邢穆遠并不想在這裏被人圍觀,壓下所有難以自制的情緒,将地上的人攔腰抱起後大步離開。
他一路都很小心,用披風擋住風沙,不讓懷裏的人受到半分影響,步履匆忙而穩健。
宋歸瀾挽着他脖子,仰頭注視他堅毅的下巴,覺得這個男人似乎什麽都沒變,還是一如既往的英俊,無論從哪個角度看都無可挑剔。

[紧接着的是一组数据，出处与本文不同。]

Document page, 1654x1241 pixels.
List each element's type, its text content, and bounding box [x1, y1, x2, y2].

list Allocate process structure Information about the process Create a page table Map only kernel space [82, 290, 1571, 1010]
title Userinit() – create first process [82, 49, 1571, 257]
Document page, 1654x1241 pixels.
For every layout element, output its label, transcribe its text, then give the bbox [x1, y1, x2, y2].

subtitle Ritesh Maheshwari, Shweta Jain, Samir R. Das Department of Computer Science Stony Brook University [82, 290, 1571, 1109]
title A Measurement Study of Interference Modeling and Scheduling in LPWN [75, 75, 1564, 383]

可那眉眼之間沉澱的成熟氣韻,又讓他恍惚覺得,這一年來,邢穆遠似乎經歷了很多……
滿頭思緒間,他被抱進一間軍用帳篷。
門簾落下,他被抛到簡易的充氣床上,黑色披風翩然落地,男人健壯的身軀也跟着壓了下來。
宋歸瀾伸出食指抵在他唇前。
從上面看,他一頭墨發傾洩在床上,如同黑暗之花綻放,襯得人膚白如雪、豔麗如畫。
邢穆遠皺眉不解,神情變得有些焦躁。
宋歸瀾揚唇淺笑,眼神柔軟中帶着絲勾人的媚,雙手摟着他脖子壓下來,緩緩探出舌尖抵上他幹燥的唇。
邢穆遠身軀一震,撐在他身側的胳膊悄然繃起肌肉。
宋歸瀾一邊注視他,一邊輕輕舔抵他的唇,柔軟的舌描繪着薄唇的輪廓,動作溫吞,邢穆遠卻像受到極大的刺激,喉結猛地滾動一下。
直到将幹燥的唇舔濕舔柔軟,宋歸瀾輕咬他下唇,含着嗔意掃他一眼:“你可真能忍。”
“是嗎。”邢穆遠眸光一暗,眼神驟然變得危險,握着他下巴用力吻了下去。
不再是蜻蜓點水。
唇齒交接,情意于纏綿中無聲訴說。
氣息交纏間,宋歸瀾感覺快要呼吸不過來了,空氣熱燙,似乎能夠把一切微末的觸感點燃。
直到唇舌分離,邢穆遠眸色幽暗,凝視着他啞聲道:“我一直在找你……我好想你。”
宋歸瀾眸中泛着水潤,片刻後,白皙的手指往前一抓,拽着邢穆遠的頭發,語氣怪異的問:“你真想我?”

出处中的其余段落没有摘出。